[About this task] Scan the material below and copy every line holding the word "linejoin".

[Record excerpts]
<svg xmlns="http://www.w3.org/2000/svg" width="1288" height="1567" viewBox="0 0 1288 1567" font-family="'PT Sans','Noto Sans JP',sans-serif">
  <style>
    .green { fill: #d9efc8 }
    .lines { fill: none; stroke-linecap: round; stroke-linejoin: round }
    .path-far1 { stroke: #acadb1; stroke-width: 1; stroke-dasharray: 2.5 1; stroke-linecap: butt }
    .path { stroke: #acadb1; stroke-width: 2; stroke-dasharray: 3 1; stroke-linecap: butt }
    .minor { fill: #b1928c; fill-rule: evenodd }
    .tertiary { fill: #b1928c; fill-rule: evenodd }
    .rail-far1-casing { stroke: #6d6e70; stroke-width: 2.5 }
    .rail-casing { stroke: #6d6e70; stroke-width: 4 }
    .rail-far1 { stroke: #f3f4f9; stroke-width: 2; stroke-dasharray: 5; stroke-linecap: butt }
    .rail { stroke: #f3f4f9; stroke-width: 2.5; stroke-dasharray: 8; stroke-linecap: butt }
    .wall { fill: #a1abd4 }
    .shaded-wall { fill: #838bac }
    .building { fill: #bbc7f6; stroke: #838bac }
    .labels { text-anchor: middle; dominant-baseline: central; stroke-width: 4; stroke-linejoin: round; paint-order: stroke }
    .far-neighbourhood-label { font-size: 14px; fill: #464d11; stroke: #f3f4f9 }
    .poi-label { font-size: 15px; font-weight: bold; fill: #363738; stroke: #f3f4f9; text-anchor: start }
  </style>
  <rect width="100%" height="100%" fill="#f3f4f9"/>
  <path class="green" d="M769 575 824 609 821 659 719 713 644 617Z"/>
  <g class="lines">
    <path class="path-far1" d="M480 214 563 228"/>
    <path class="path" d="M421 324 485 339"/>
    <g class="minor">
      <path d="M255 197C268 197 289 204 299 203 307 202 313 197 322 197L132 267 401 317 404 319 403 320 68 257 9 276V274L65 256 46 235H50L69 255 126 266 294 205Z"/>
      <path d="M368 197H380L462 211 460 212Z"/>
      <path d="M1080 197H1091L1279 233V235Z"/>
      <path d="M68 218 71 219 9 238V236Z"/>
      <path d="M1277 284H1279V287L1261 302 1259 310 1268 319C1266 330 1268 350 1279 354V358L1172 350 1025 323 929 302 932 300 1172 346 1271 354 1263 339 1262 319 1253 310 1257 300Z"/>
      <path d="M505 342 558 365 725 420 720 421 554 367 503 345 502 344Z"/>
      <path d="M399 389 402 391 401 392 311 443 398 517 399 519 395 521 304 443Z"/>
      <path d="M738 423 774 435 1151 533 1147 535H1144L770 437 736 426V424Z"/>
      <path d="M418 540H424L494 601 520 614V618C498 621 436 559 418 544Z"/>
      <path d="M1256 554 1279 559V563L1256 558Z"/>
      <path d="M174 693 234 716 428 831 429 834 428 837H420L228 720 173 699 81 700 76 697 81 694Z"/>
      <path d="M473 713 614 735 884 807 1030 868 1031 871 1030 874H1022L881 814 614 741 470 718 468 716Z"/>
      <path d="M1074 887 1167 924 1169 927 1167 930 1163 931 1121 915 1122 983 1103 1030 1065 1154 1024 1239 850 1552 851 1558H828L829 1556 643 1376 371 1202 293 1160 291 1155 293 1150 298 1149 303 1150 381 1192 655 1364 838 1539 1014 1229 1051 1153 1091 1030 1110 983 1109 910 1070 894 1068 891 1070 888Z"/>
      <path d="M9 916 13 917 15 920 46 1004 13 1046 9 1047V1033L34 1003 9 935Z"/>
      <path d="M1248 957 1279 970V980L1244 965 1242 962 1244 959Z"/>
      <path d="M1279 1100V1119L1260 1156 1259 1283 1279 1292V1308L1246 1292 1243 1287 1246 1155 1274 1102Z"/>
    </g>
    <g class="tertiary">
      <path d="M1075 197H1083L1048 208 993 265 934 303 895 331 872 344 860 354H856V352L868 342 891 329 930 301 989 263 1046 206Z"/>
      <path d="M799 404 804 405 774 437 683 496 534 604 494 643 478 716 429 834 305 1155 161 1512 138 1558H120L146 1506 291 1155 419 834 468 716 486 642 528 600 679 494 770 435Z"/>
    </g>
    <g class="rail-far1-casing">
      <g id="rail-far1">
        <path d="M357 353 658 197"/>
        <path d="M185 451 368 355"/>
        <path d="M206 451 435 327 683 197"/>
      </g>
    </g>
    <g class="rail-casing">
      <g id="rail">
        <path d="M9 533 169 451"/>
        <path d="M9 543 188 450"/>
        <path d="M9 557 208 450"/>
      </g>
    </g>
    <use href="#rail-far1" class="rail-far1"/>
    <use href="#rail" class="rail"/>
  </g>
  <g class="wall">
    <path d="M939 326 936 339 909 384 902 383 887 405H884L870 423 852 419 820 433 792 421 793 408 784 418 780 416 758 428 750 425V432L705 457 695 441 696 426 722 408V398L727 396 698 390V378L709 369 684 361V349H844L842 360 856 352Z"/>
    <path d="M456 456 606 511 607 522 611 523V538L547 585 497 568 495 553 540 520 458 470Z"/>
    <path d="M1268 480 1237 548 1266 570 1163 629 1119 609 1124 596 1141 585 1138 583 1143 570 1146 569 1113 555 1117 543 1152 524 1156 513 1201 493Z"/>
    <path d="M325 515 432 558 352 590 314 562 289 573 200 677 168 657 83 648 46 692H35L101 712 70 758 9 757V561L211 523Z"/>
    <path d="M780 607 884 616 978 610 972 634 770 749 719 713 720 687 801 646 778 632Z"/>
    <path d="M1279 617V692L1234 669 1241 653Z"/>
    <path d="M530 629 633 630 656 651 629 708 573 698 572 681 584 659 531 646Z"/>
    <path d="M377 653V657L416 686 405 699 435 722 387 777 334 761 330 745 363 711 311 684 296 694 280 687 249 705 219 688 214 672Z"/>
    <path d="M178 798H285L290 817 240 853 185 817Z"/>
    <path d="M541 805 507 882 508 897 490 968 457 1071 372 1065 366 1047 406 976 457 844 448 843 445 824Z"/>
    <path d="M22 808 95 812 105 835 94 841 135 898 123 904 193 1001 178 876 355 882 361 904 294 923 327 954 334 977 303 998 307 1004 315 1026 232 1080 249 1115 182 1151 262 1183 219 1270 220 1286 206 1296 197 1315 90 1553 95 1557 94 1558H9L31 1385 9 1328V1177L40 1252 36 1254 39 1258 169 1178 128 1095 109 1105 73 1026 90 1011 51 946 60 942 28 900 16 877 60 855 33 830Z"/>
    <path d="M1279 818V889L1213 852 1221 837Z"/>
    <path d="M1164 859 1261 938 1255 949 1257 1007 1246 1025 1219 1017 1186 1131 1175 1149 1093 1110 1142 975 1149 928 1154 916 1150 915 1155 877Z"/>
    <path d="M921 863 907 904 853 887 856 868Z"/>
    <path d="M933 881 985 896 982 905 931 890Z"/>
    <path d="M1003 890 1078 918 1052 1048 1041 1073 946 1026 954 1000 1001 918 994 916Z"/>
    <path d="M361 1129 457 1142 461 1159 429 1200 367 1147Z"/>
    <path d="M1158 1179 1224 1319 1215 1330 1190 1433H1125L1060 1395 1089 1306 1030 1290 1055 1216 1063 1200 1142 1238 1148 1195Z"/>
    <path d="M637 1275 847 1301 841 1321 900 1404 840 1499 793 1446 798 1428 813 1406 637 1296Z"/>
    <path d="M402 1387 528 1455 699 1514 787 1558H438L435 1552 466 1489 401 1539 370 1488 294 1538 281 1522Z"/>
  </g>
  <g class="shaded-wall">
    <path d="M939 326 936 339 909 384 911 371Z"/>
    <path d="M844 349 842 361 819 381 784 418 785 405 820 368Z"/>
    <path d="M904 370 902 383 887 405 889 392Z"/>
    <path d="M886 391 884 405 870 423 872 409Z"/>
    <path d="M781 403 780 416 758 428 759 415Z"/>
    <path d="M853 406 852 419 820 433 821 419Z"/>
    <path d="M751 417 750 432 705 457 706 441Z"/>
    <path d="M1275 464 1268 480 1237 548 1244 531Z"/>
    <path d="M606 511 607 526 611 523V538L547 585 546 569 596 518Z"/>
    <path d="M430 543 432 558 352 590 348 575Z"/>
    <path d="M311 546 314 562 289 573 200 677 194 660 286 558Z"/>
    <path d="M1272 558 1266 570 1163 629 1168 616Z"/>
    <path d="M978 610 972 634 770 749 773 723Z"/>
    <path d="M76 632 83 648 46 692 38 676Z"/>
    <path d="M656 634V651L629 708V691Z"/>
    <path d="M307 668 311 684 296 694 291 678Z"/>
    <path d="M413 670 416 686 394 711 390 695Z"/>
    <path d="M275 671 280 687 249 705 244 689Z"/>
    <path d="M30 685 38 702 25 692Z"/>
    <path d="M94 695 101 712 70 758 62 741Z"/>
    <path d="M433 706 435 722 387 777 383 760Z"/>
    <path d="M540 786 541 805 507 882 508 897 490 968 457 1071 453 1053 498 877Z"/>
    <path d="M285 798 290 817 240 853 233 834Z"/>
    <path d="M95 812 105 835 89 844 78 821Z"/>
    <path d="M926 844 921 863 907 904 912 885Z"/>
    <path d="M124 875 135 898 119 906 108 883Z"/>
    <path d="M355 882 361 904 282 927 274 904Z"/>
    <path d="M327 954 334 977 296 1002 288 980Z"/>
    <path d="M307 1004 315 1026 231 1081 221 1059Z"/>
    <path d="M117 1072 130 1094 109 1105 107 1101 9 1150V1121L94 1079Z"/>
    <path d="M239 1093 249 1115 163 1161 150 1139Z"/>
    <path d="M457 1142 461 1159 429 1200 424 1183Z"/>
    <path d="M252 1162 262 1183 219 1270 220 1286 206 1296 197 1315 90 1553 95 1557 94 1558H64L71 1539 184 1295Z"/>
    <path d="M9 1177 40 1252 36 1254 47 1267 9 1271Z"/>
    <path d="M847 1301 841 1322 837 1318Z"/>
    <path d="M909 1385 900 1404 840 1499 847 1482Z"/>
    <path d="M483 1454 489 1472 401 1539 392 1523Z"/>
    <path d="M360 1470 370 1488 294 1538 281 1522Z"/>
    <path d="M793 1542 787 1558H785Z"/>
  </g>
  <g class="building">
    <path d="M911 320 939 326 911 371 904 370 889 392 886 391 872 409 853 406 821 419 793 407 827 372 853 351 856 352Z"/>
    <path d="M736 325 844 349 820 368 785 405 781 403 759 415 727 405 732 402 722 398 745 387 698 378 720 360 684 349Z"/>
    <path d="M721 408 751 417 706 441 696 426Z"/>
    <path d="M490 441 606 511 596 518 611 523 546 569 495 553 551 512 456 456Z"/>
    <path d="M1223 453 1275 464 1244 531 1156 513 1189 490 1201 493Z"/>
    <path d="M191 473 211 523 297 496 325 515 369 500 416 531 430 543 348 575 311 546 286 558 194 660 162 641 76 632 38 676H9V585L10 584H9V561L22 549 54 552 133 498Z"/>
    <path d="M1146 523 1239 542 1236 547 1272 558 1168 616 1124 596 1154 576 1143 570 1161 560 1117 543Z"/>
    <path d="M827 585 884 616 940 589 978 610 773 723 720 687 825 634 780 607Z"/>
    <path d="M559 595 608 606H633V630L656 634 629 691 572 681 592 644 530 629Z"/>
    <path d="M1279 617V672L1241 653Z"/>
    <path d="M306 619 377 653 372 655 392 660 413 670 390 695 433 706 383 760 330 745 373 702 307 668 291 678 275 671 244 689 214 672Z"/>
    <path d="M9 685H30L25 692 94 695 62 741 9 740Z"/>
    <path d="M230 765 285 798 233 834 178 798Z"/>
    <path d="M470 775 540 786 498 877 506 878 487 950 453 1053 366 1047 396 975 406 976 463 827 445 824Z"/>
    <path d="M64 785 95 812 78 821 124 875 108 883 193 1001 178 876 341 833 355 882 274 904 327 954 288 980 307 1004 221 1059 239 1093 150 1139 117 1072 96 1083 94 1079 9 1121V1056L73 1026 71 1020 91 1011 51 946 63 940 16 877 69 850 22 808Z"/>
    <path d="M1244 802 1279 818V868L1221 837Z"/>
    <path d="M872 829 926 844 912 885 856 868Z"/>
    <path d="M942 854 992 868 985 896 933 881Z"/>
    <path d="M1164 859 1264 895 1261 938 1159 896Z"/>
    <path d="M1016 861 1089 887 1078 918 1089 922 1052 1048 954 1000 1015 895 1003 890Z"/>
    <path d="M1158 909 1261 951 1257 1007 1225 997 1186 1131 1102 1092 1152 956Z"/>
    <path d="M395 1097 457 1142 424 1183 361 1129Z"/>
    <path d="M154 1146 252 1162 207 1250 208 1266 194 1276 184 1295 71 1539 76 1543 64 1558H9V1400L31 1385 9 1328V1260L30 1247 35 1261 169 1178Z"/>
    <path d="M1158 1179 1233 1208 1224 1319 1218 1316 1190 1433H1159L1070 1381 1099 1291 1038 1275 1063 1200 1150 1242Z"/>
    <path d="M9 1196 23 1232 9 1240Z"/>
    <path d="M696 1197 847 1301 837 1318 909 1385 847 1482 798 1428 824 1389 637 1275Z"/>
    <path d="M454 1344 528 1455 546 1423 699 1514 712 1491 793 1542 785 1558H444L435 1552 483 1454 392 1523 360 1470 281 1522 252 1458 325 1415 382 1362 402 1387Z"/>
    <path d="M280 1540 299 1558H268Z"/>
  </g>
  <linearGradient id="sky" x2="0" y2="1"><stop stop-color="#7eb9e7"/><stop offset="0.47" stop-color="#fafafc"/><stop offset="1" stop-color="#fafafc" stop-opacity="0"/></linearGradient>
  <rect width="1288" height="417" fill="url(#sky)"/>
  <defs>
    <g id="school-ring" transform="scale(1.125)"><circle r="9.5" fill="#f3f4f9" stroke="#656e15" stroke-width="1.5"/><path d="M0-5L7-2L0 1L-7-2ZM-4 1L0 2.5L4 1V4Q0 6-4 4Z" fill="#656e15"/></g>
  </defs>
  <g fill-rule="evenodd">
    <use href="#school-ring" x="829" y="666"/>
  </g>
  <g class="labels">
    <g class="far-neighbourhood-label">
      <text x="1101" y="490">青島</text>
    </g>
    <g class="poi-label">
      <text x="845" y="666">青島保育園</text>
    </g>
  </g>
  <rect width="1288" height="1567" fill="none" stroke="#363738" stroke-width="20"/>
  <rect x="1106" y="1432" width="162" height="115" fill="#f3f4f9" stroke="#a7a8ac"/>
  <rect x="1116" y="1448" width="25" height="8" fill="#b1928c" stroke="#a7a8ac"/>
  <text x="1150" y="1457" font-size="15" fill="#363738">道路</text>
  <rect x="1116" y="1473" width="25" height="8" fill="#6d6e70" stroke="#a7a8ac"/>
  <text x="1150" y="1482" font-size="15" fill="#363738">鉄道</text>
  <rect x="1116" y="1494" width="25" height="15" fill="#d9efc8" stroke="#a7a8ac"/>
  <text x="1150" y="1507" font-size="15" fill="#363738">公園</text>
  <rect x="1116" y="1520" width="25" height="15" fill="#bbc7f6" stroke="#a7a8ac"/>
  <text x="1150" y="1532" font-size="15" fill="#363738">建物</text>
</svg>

[Exercise response]
    .lines { fill: none; stroke-linecap: round; stroke-linejoin: round }
    .labels { text-anchor: middle; dominant-baseline: central; stroke-width: 4; stroke-linejoin: round; paint-order: stroke }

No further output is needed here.